Coughlin submits three questions as predictors of future quality of life in retirement:
- Who will change my light bulbs?
- How will I get an ice cream cone?
- Who will I have lunch with?
We’ll take a look at each of these questions below.
(1) Who Will Change my Light Bulbs?
This question is all about having a plan for maintaining one’s home and one’s ability to continue living at home for as long as possible. There may come a time when your father climbing a ladder to change a light bulb at home is simply no longer a good idea. Who will be around to help with maintenance and household tasks? Family? Service providers? Will home modifications be needed and/or desirable to facilitate one’s ability to “age in place?”
It’s helpful to think about the following activities and what the cost would be of hiring a service provider to take care of these areas: House cleaning, maintenance and basic repairs, lawn care, grocery delivery, laundry, home modifications, other.
(2) How Will I Get an Ice Cream Cone?
This question has to do with “being able to easily and routinely access those little experiences that bring a smile,” such as driving to get an ice cream cone on a hot summer night. Transportation is the key here. Will you have adequate transportation to get to where you need to go to do the things you enjoy doing — by car, public transportation, flight, etc.

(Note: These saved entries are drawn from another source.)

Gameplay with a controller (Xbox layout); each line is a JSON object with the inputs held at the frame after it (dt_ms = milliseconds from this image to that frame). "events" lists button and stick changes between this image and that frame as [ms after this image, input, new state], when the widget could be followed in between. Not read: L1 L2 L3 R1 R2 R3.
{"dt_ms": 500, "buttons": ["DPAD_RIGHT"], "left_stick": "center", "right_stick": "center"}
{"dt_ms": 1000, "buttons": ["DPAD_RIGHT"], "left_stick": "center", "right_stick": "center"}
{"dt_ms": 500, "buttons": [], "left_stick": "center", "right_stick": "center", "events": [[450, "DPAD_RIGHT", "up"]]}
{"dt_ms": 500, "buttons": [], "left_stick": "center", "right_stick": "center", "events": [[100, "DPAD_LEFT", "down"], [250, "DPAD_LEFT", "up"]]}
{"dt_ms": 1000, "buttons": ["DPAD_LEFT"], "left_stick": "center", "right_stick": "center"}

You may think about the following categories for this question: Hobbies, volunteer activities, career, travel, time with family and friends, other.
(3) Who Will I Have Lunch With?
This question is getting at your social support network as you age. Families are more geographically spread out than they used to be, and divorce is also more common. Baby boomers are much more likely to live alone than were their parents. Keeping in regular contact with friends and family, and being plugged into civic, hobby, and/or religious communities is important for decreasing negative health effects and maximizing quality of life as we age.
Some ideas for fostering that social network include: attending a senior center, doing volunteer work, enrolling in a college course, visiting your neighborhood coffee shop, using online social networking to meet other retirees, joining a travel club, enrolling in an exercise class, and asking family or friends to introduce you to others.
I think these three simple questions are helpful in sparking some initial thinking surrounding what makes us happy and is important to us as we age. Once we identify some of these factors, we can then plan more effectively to ensure we can preserve and continue to access those things into retirement and beyond.